__原文__
%%
Flume NG原始碼分析(七)ChannelSelector
前幾篇介紹了Flume NG Source元件的基本情況,接下來看看Channel相關的元件,Channel相關元件有:
1. Channel
2. ChannelSelector
3. Interceptor / InterceptorChain
4. ChannelProcessor
5. Transaction
這篇說說ChannelSelector。ChannelSelector的作用是為Source選擇下游的Channel。有兩種選擇方式,複製和多路複用。所謂複製就是把Source中傳遞過來的Event複製給所有對應的下游的Channel。多路複用是可以把Source傳遞過來的Event按照不同的屬性傳遞到不同的下游Channel中去。
下面這張圖展示了ReplicatingChannelSelector的工作方式: Source中傳遞過來的Event會被複制到Channel1, Channel2, Channel3中去。然後不同的Channel再傳遞給各自下游的Sink。ChannelSelector提供了靈活的Source事件分發機制。預設的ChannelSelector就是ReplicatingChannelSelector
一個典型的配置如下: <Source1> 中的Event會被複制到下游的<Channel1>和<Channel2>中去
# List the sources, sinks and channels for the agent <Agent>.sources = <Source1> <Agent>.sinks = <Sink1> <Sink2> <Agent>.channels = <Channel1> <Channel2> # set list of channels for source (separated by space) <Agent>.sources.<Source1>.channels = <Channel1> <Channel2> # set channel for sinks <Agent>.sinks.<Sink1>.channel = <Channel1> <Agent>.sinks.<Sink2>.channel = <Channel2> <Agent>.sources.<Source1>.selector.type = replicating
來看看ChannelSelector的介面定義
1. setChannels方法新增和Source相關的所有的Channel進來
2. getAllChannels返回和Source相關的所有Channels
3. getRequiredChannels返回的是必須要傳遞的Channel,當傳遞失敗時要通知Source
4. getOptionalChannels返回的是不是必須要傳遞的Channel,當傳遞失敗時可以忽略
public interface ChannelSelector extends NamedComponent, Configurable { public void setChannels(List<Channel> channels); public List<Channel> getRequiredChannels(Event event); public List<Channel> getOptionalChannels(Event event); public List<Channel> getAllChannels(); }
ChannelSelector的類層次結構如下
AbstractChannelSelector是個抽象類,實現了ChannelSelector介面,它的作用是給ChannelSelector這個類層次結構新增屬性。
%%
__資料集__
%%
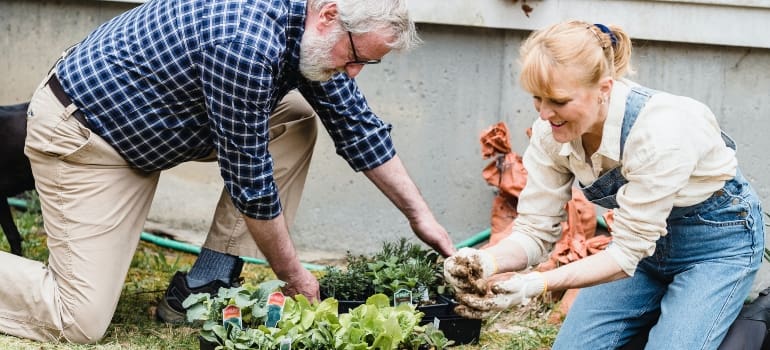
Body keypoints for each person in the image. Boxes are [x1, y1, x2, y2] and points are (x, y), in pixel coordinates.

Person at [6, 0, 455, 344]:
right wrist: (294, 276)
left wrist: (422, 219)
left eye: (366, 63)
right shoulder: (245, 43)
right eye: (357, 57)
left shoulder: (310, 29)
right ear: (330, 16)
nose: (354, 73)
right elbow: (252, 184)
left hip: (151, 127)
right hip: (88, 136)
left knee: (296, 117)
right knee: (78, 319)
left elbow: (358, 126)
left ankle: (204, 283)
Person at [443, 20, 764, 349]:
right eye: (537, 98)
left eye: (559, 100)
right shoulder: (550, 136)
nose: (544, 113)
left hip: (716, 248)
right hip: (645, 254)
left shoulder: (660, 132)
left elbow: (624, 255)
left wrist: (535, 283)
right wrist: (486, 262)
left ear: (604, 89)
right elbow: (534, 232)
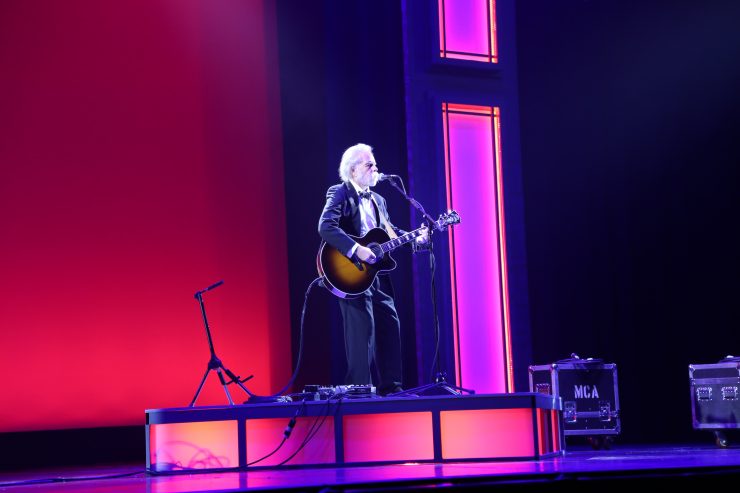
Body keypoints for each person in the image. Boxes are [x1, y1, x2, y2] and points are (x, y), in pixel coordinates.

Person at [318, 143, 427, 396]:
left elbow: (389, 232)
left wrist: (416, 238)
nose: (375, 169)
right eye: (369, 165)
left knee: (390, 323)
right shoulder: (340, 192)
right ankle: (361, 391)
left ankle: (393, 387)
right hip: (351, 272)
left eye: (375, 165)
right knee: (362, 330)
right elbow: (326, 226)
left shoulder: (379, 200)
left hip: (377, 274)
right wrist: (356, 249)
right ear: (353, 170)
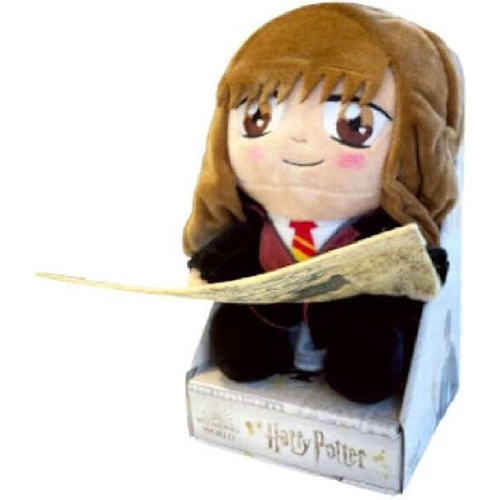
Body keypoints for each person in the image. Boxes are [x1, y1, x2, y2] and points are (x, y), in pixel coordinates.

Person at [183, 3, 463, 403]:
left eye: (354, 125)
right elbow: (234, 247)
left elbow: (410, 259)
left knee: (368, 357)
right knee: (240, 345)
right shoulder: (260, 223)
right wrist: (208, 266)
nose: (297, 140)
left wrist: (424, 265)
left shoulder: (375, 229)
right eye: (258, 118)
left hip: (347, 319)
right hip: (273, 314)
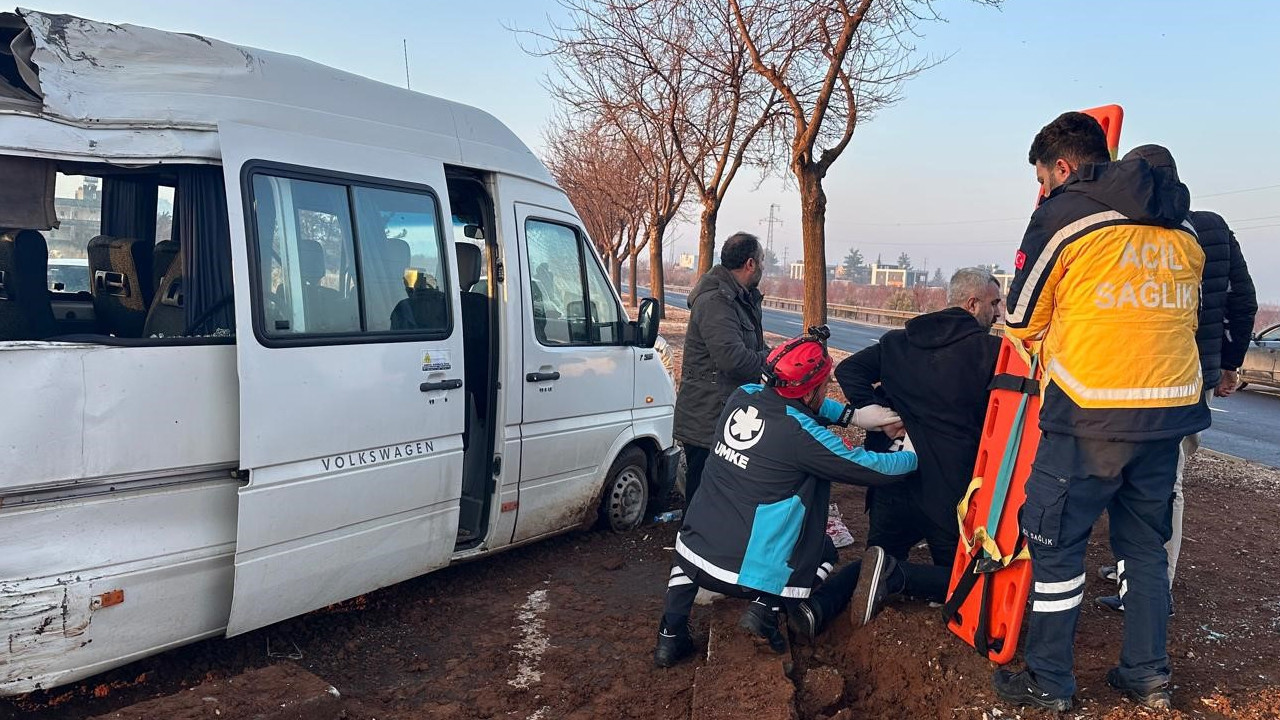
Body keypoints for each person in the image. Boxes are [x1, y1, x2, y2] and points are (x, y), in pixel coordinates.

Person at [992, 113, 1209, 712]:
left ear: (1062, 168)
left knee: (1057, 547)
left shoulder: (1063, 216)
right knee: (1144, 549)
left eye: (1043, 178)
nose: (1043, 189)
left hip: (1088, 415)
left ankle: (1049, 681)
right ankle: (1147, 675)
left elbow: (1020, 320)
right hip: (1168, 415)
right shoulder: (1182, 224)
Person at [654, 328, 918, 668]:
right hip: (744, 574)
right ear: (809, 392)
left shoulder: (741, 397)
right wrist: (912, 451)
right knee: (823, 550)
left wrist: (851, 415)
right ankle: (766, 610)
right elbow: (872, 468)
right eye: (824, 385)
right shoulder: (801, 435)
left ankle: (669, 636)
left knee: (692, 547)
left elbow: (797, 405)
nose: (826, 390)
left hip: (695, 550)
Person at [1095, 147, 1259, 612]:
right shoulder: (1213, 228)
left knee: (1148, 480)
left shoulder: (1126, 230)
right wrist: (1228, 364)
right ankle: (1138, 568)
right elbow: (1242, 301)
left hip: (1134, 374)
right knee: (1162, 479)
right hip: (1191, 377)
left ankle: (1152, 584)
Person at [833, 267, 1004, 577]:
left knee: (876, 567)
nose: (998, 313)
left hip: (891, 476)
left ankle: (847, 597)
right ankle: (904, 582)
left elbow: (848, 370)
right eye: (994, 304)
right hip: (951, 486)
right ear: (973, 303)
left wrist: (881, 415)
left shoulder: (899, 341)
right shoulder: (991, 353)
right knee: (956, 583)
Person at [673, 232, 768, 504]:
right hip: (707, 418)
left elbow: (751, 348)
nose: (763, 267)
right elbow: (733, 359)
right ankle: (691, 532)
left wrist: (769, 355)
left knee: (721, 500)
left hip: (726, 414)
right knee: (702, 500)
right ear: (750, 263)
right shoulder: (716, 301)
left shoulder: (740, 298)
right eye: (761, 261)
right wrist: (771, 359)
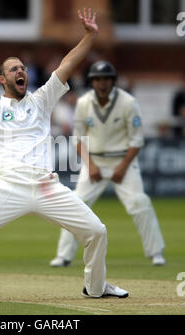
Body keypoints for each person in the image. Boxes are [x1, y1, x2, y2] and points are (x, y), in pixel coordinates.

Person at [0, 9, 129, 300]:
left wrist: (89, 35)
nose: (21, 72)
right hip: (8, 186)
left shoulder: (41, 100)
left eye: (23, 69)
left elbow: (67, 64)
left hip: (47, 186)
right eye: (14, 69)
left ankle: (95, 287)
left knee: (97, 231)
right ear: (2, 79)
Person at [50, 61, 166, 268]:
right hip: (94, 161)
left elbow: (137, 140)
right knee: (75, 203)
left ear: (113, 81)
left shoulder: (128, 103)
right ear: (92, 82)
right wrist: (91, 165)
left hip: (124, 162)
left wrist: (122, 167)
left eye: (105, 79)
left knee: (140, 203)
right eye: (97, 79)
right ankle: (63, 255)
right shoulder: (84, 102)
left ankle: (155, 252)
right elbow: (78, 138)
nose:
%%
%%
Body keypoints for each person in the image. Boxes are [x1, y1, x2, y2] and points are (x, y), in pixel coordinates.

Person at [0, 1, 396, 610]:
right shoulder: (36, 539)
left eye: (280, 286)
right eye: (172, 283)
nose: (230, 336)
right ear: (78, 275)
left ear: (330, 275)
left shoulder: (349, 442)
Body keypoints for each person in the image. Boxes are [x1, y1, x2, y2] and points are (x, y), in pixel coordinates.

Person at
%%
__練習說明__
a. 請輸出ChannelSelector一文中的一段原句:從含有「Flume NG原始碼分析(七)ChannelSelector」的地方開始,到「同的下游Channel中去。」結束,一字不改。
b. 根據ChannelSelector一文回答:
(i) ChannelSelector有哪兩種選擇方式?
(ii) 預設的ChannelSelector是哪一個?
(iii) getOptionalChannels返回的Channel傳遞失敗時,該如何處理?
c. ChannelSelector一文在最後一句之後該怎麼寫下去?請續寫。

__參考答案__
a.
Flume NG原始碼分析(七)ChannelSelector
前幾篇介紹了Flume NG Source元件的基本情況,接下來看看Channel相關的元件,Channel相關元件有:
1. Channel
2. ChannelSelector
3. Interceptor / InterceptorChain
4. ChannelProcessor
5. Transaction
這篇說說ChannelSelector。ChannelSelector的作用是為Source選擇下游的Channel。有兩種選擇方式,複製和多路複用。所謂複製就是把Source中傳遞過來的Event複製給所有對應的下游的Channel。多路複用是可以把Source傳遞過來的Event按照不同的屬性傳遞到不同的下游Channel中去。

b.
(i) 複製和多路複用。
(ii) ReplicatingChannelSelector。
(iii) 可以忽略。

c.
public abstract class AbstractChannelSelector implements ChannelSelector {
private List<Channel> channels;
private String name;
@Override
public List<Channel> getAllChannels() {
return channels;
}
@Override
public void setChannels(List<Channel> channels) {
this.channels = channels;
}
@Override
public synchronized void setName(String name) {
this.name = name;
}
@Override
public synchronized String getName() {
return name;
}
。。。。。
}
ReplicatingChannelSelector會把Source傳遞的事件流複製給下游所有的Channel。它維護了一個requiredChannels和optionalChannels列表。在配置的optional裡出現的Channel會加入到optionalChannel列表,其他的都進入requiredChannels。
public class ReplicatingChannelSelector extends AbstractChannelSelector {
/**
* Configuration to set a subset of the channels as optional.
*/
public static final String CONFIG_OPTIONAL = "optional";
List<Channel> requiredChannels = null;
List<Channel> optionalChannels = new ArrayList<Channel>();
@Override
public List<Channel> getRequiredChannels(Event event) {
/*
* Seems like there are lot of components within flume that do not call
* configure method. It is conceiveable that custom component tests too
* do that. So in that case, revert to old behavior.
*/
if(requiredChannels == null) {
return getAllChannels();
}
return requiredChannels;
}
@Override
public List<Channel> getOptionalChannels(Event event) {
return optionalChannels;
}
@Override
public void configure(Context context) {
String optionalList = context.getString(CONFIG_OPTIONAL);
requiredChannels = new ArrayList<Channel>(getAllChannels());
Map<String, Channel> channelNameMap = getChannelNameMap();
if(optionalList != null && !optionalList.isEmpty()) {
for(String optional : optionalList.split("\\s+")) {
Channel optionalChannel = channelNameMap.get(optional);
requiredChannels.remove(optionalChannel);
if (!optionalChannels.contains(optionalChannel)) {
optionalChannels.add(optionalChannel);
}
}
}
}
}
MultiplexingChannelSelector可以根據Source傳遞過來的事件流的屬性來選擇相應的下游Channel。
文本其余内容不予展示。